3.3. Functional Annotation and Classification of Unigenes

In order to obtain comprehensive functional information, all unigene sequences were subjected to a search against Nr, Swissprot, KOG, and KEGG database. We obtained annotations as follows: 25,295 in Nr, 13,208 in Swissprot, 14,613 in KOG and 12,071 in KEGG (Table 1), respectively.
GO assignment was performed to classify functions of the predicted bighead carp genes (Table 1 and Figure S3). Based on sequence homology, a total of 13,996 unigenes were annotated to 58 terms of GO classification, which were classified into three major functional categories, including 23 GO Slim Terms of Biological Process category, 19 GO Slim Terms of Cellular Component category, and 16 GO Slim Terms in Molecular Function category, respectively.

3.4. Differential Expression Analysis and Functional Annotation

In total, the number of DEGs in bighead carp exposed to hypoxia were as follows: 820 DEGs between HS and HT groups (508 up- and 312 down-regulated in HT group), 273 DEGs between NC and HS groups (256 up- and 17 down-regulated in HS group), and 301 DEGs between NC and HT groups (239 up- and 62 down-regulated in HT group) (Figure 2).
To elucidate biological events of the DEGs from heart tissues, which were mainly involved in response to hypoxia in bighead carp, GO term enrichment analyses were conducted. The GO functional enrichment analysis showed that a significant percentage of genes were clustered into locomotion (GO: 0040011), rhythmic process (GO: 00048511) and chemoattractant activity (GO: 0042056) in NC vs. HS (Figure S4); transcription factor activity (GO: 0003700), electron carrier activity (GO: 0009055), rhythmic process (GO: 00048511), and molecular transducer activity (GO: 0060089) in NC vs. HT (Figure S5). Additionally, some biological processes including extracellular region (GO: 0005576), supramolecular complex (GO: 0099080), and growth (GO: 0040007) were significantly clustered in HS vs. HT (Figure 3).
The KEGG analysis revealed that the FoxO signaling pathway, arginine biosynthesis, adipocytokine signaling pathway, MAPK signaling pathway, and mTOR signaling pathway were significantly enriched in both NC vs. HT and NC vs. HS (Figures S6 and S7). Up-regulated DEGs of HS vs. HT were mainly classified into MAPK signaling pathway, insulin signaling pathway, adipocytokine signaling pathway, and apoptosis, while down-regulated DEGs were classified into cardiac muscle contraction, tight junction, adrenergic signal in cardiomyocytes, and other types of O-glycan biosynthesis pathways (Figure 4).

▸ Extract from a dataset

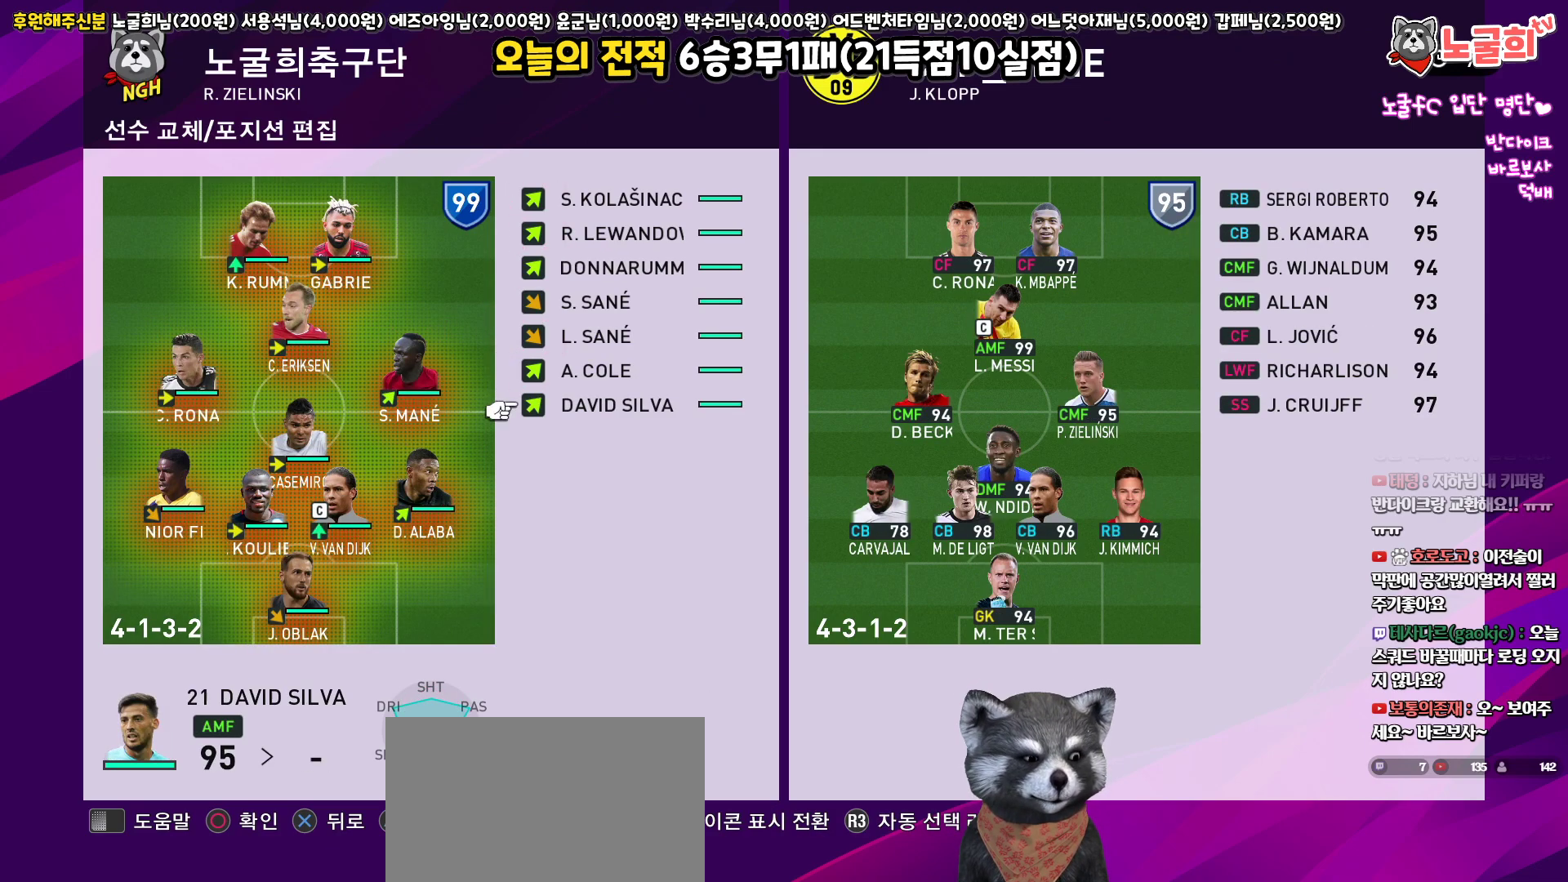
{"buttons": ["DPAD_LEFT"], "left_stick": "center", "right_stick": "center", "events": [[83, "DPAD_LEFT", "down"], [167, "DPAD_LEFT", "up"], [250, "DPAD_LEFT", "down"], [350, "DPAD_LEFT", "up"], [400, "DPAD_LEFT", "down"]]}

3.5. Critical DEGs Involved in the Response to Hypoxia Stress

To identify a variety of adaptive responses to hypoxia in bighead carp, which have more value in aquaculture, we focus on the DEGs in HS vs. HT groups. Ten key pathways and 33 key DEGs associated with hypoxia tolerance were identified from top KEGG classified significantly (Table 2 and Figure 5). These key pathways were mainly involved in environmental information processing, cellular processes, and organismal system, such as the MAPK signaling pathway, insulin signaling pathway, and regulation of actin cytoskeleton enriched by up-regulated DEGs, while tight junction, adrenergic signaling in cardiomyocytes, and cardiac muscle contraction down-regulated DEGs. Compared with the DEGs from hypoxia sensitive group, out of thirty-three candidate genes were 22 up-regulated and eleven down-regulated in hypoxia tolerant group, respectively.
To verify the accuracy and significance of DEGs identified in the present study, we also combined with the genes previously obtained from cDNA-AFLP analysis of heart for hypoxia tolerant and sensitive bighead carp [25]. The results showed that two shared genes were identified in both transcriptome and cDNA-AFLP analyses, including saxitoxin and tetrodotoxin-binding protein 2 (Stbp2) and Titin (Table 3). Six genes from similar gene families (Mapk, Tnfrsf and Kcnh) were also identified when compared with two studies of hypoxia treatment in bighead carp. Mapk6, Kcnh1, and Tnfrsf14 showed different expressions in cDNA-AFLP analysis [25], while Map3k15, Kcnh2, and Tnfrsf12 had significantly different expressions only in transcriptome analysis in this study.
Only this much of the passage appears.